The President hangs up and calls Richard Helms of the CIA. "Dick, I'm sending the presidential plane to Iceland to pick up Bobby Fischer. Do me a favor. After he's on board, will you see that it's hijacked to Cuba?"

 


A parody by Art Buchwald, originally published July 27, 1972 (the day of the 8th game) in the New York Post. I just came across this for the first time in volume 4 of Kasparov's My Great Predecessors.

Liquidator_Brunt

AndyClifton

Interesting that Buchwald brings up the Guy Lombardo reference.  Haldeman mentions in his diary that that was about the extent of The Trickster's knowledge of jazz (or I guess I should say "jazz").  Apparently Art had already heard rumors to that effect, even back then.

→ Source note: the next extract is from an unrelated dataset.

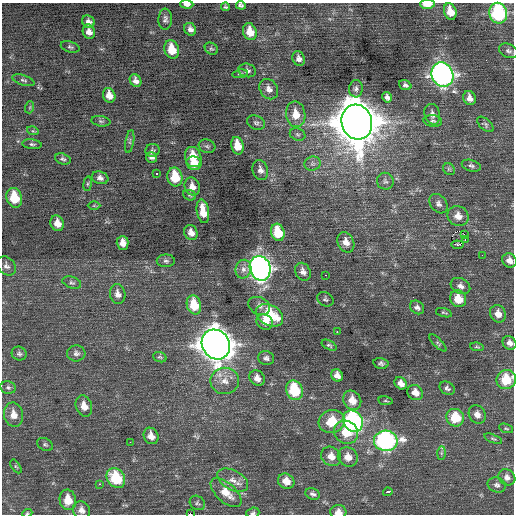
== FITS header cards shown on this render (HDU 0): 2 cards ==
NAXIS1  =                  512 / Axis length
NAXIS2  =                  512 / Axis length

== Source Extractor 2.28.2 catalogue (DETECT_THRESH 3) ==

What did Garri have to say about the piece (if anything)?

sapientdust

Here's what Kasparov said about the piece:

A joke's a joke, but here Fischer's character is guessed with striking accuracy: that predatory directness, that uncompromising and pragmatic nature, and at the same time that simple-mindedness and awkwardness of the 'boy from Brooklyn' -- persistent complexes, extending from a childhood full of anxiety and deprivation...

Apparently, Nixon did send Fischer a congratulatory telegram and did in fact invite him to an official reception at the White House. Kasparov quotes Fischer: "I declined, because I found out that they wouldn't pay me anything for the visit. Besides, it would have been a serious distraction..."

helltank

"How much money are you going to pay me to eat at the White House?"

"This is haggle-able, but what about, say, negative ten thousand dollars?"